Rising fuel prices and increased mortgage costs pushed the rate of inflation to 4.7% last month, up from 4.3% in April.
This sharp hike comes amid a threat from the European Central Bank (ECB) that it will increase interest rates next month.
Economists are predicting inflation could climb to 4.9% in June and average over 4% for the year — well above figures predicted at the start of the year.
This high rate of inflation will eat into the household budget, cut spending on non-essential items and keep consumer spending weak, said Ulster Bank chief economist Pat McArdle.
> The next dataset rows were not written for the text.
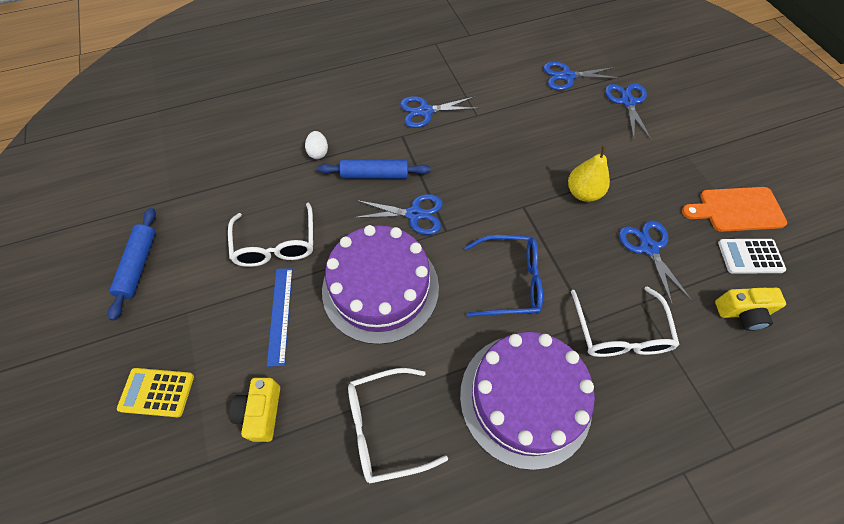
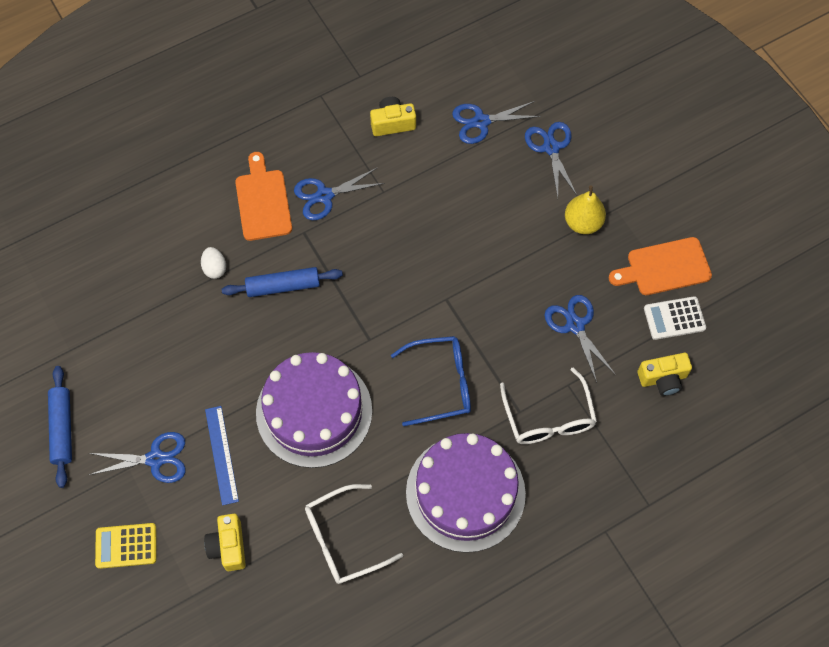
camera: 10 degrees left, 5 degrees up
white glasses [228,203,313,267] -> none
blue scissors [353,194,443,235] -> blue scissors moved to [89,432,186,483]
yellow pear [568,145,610,202] -> yellow pear moved to [565,186,606,234]
none -> orange cutting board [235,152,292,241]
none -> yellow camera [370,97,416,136]

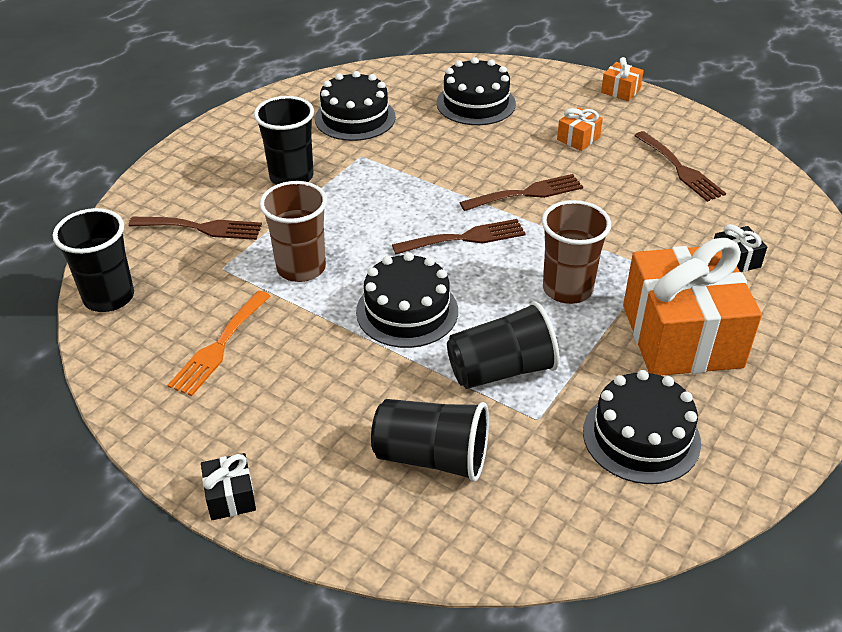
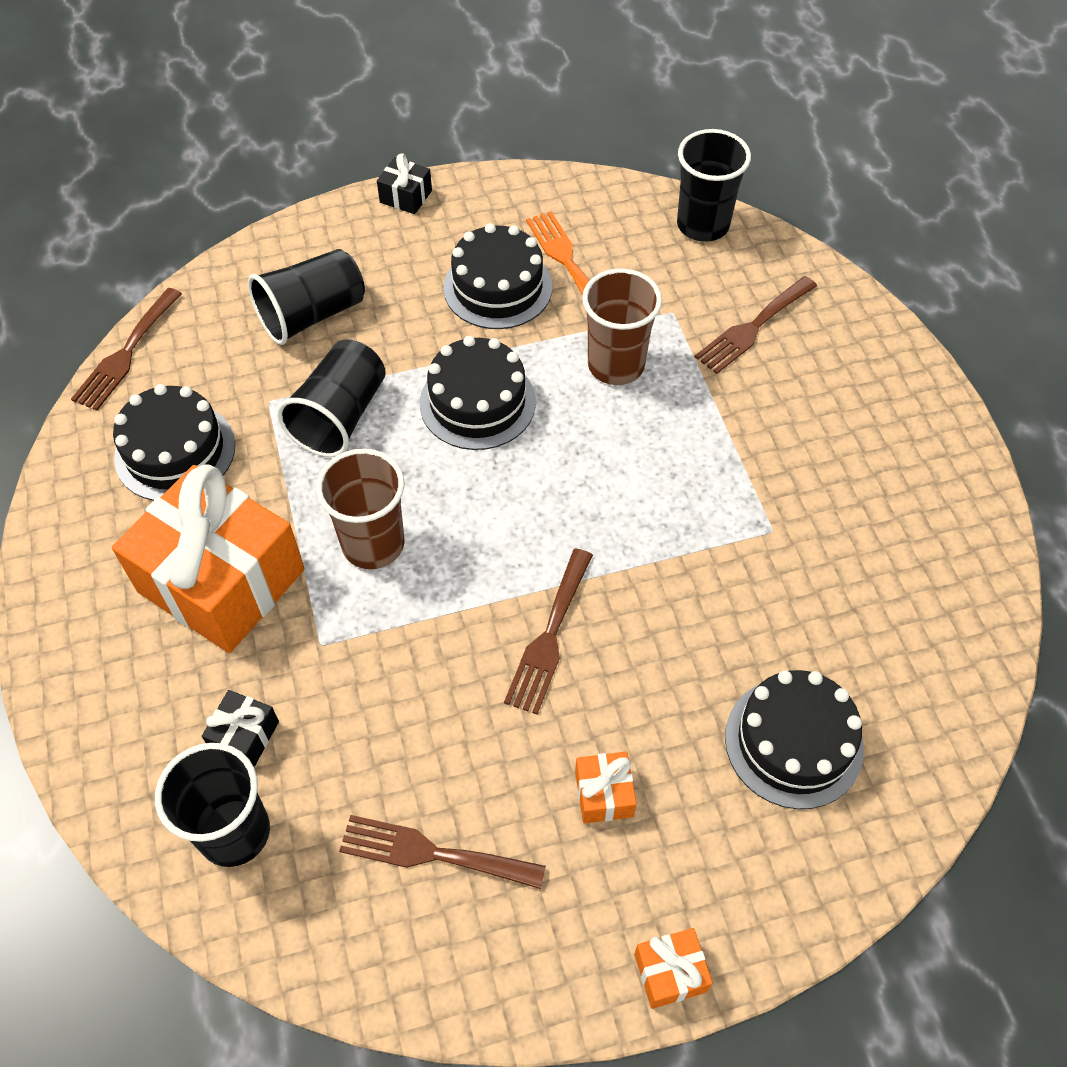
camera: 130 degrees right, 15 degrees up
black cup [254,96,314,185] -> black cup moved to [155,743,270,867]
black cake [315,71,396,141] -> black cake moved to [443,223,552,329]
brown fork [392,219,526,254] -> brown fork moved to [71,288,182,411]

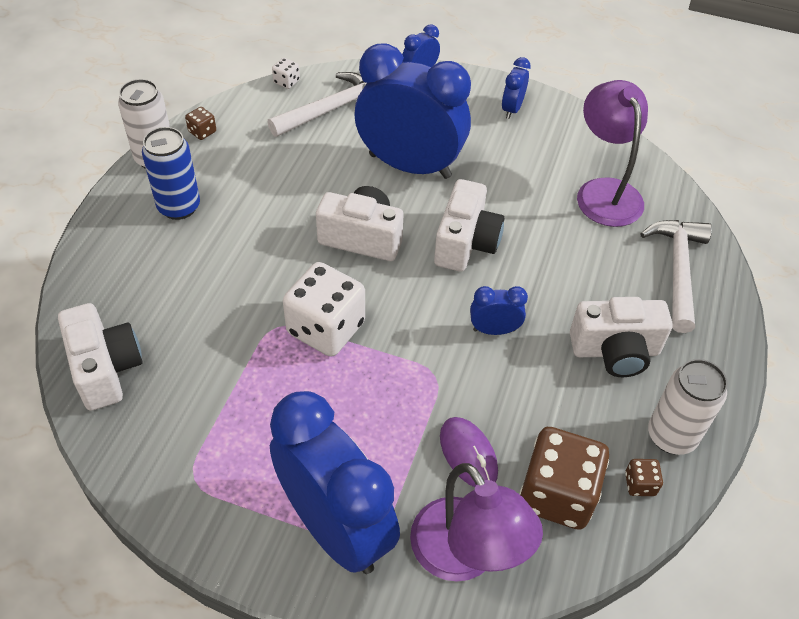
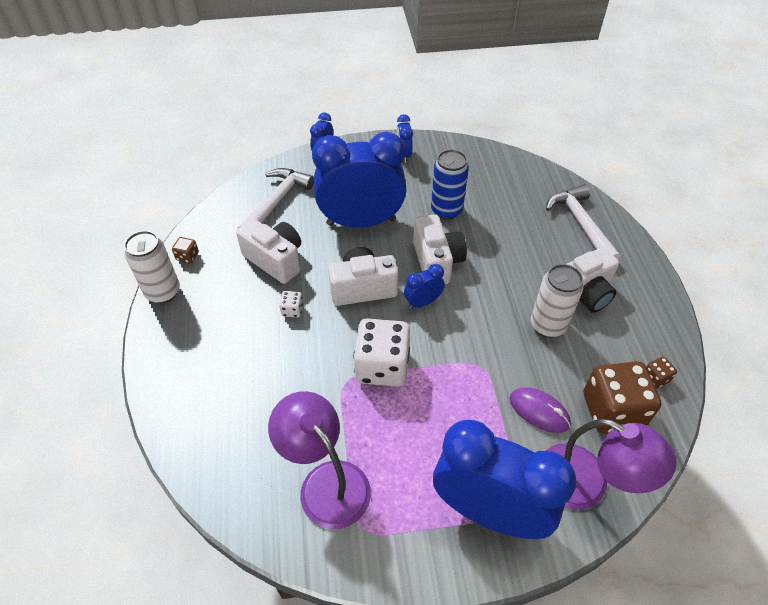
camera: 25 degrees left, 0 degrees up
white camera [58,303,143,411] -> white camera moved to [236,219,301,284]
blue can [142,127,200,220] -> blue can moved to [431,149,469,220]
white dice [272,58,300,89] -> white dice moved to [279,291,303,318]
blue clock [470,286,528,335] -> blue clock moved to [404,264,445,309]
purple lamp [577,80,648,227] -> purple lamp moved to [268,391,371,529]
white can [648,359,728,455] -> white can moved to [531,264,583,338]

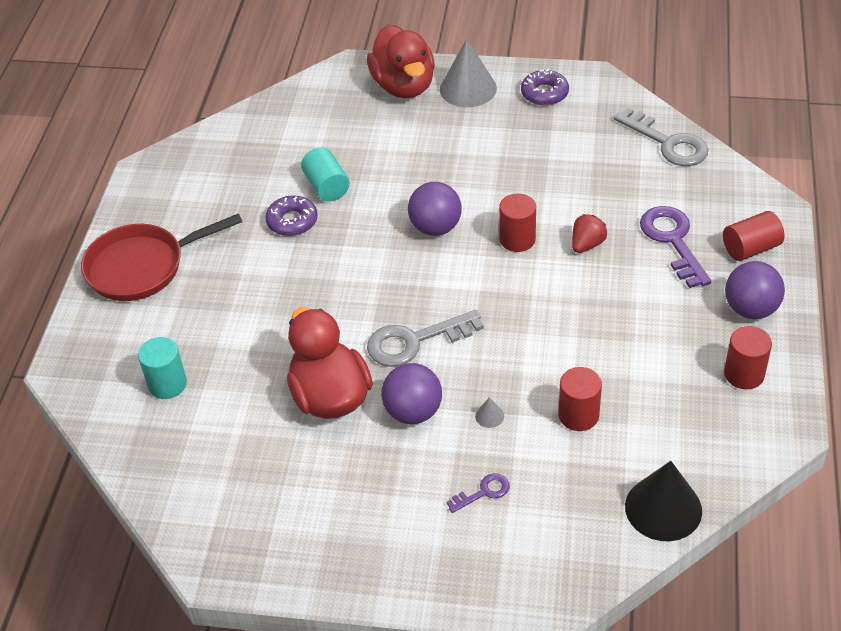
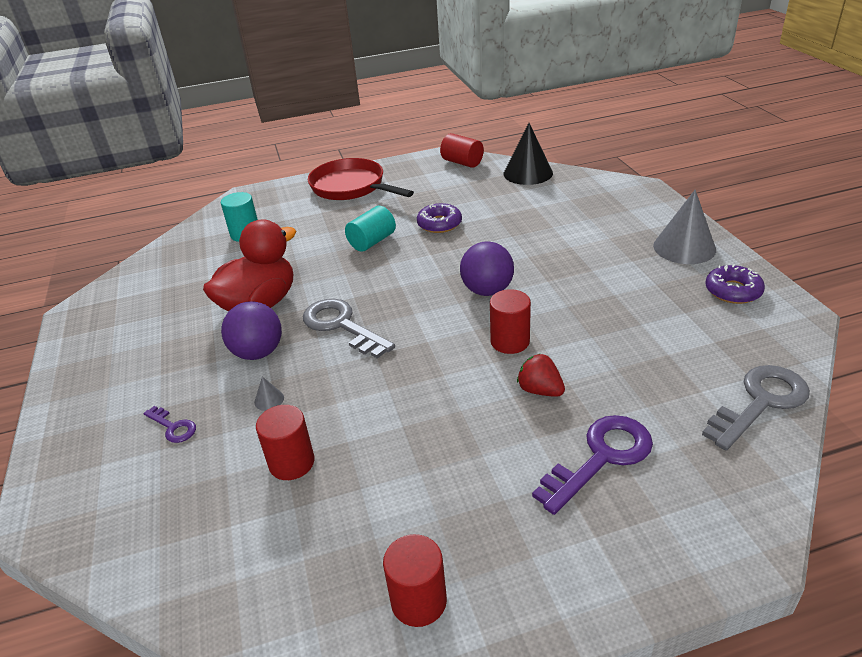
camera: 65 degrees right, 10 degrees down
turquoise cylinder [301,147,350,201] -> turquoise cylinder moved to [345,206,396,252]
red duck [367,25,435,98] -> none
red strawberry [572,214,607,253] -> red strawberry turned 150 degrees counterclockwise [517,353,565,397]
grey key [614,108,708,166] -> grey key turned 150 degrees counterclockwise [702,365,810,451]
black cone [625,461,702,541] -> black cone moved to [504,123,553,185]
red cylinder [723,211,784,261] -> red cylinder moved to [440,133,484,168]
purple ball [725,261,785,319] -> none

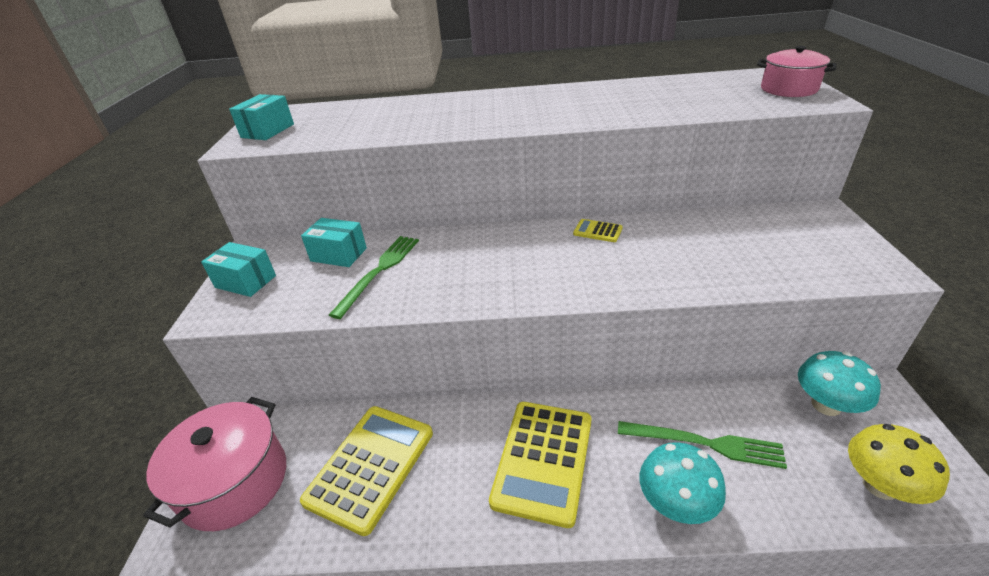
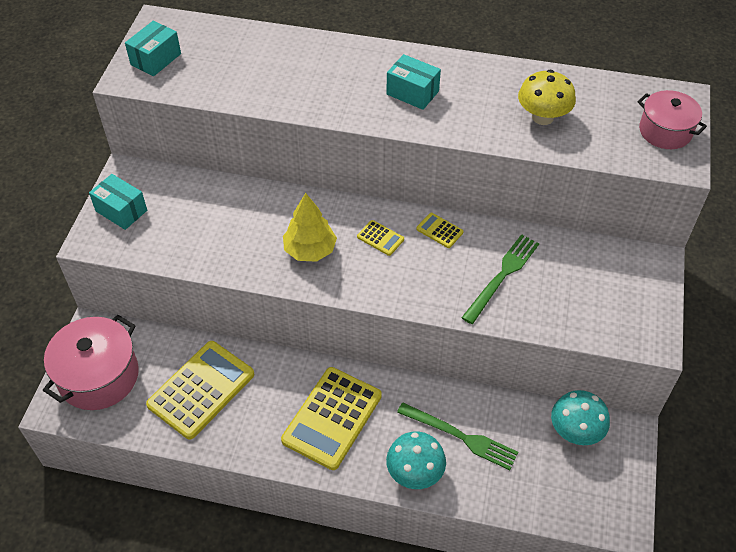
camera: 10 degrees right, 15 degrees up
turquoise box [301,218,367,267] -> turquoise box moved to [386,54,441,110]
green fork [329,236,419,319] -> green fork moved to [462,234,539,324]
yellow mushroom [848,424,950,504] -> yellow mushroom moved to [518,70,576,125]
none -> yellow tree [283,193,337,262]
none -> yellow calculator [357,220,404,256]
The figures from the Central Statistics Office (CSO) showed consumer prices increased by 0.8% last month, compared to an increase of 0.4% in May last year.
Transport costs rose 4.5% over the year as a result of higher petrol and diesel prices while restaurant and hotel prices rose 3.4%&.
The cost of running a home is up about 10%, with electricity, gas and water costs all rising.
Fine Gael deputy leader Richard Bruton said in the months ahead consumers are facing demands for price increases from the electricity and gas companies.
“As Fine Gael has pointed out, electricity utilities are currently enjoying a massive windfall profit from the collection of carbon levies which are not being passed on to the consumer. It is simply unfair they should be pocketing this and then looking for price increases.”
The news was also bleak for first-time buyers yesterday, with AIB saying it is increasing rates on many of its mortgages.
A typical, four-year fixed rate mortgage for €300,000 over 30 years will increase by €103 per month for new AIB customers.
While its three-year fixed rate will remain unchanged at 5.25%, all of its other fixed rates are increasing.
Its standard tracker mortgage rates are also due to rise by 0.40% for new customers and most of its fixed rates are set to rise by between 0.45% and 0.60%.
In an effort to explain its decision, AIB said that having held off for as long as possible it must now increase some mortgage rates to reflect the “significantly increased cost of funds”.
Meanwhile, a report from analysts at Fitch Ratings said house prices will have lost a quarter of their value from their February 2007 peak by the end of next year. It said Irish house prices are likely to fall 10% this year and a further 5% next year.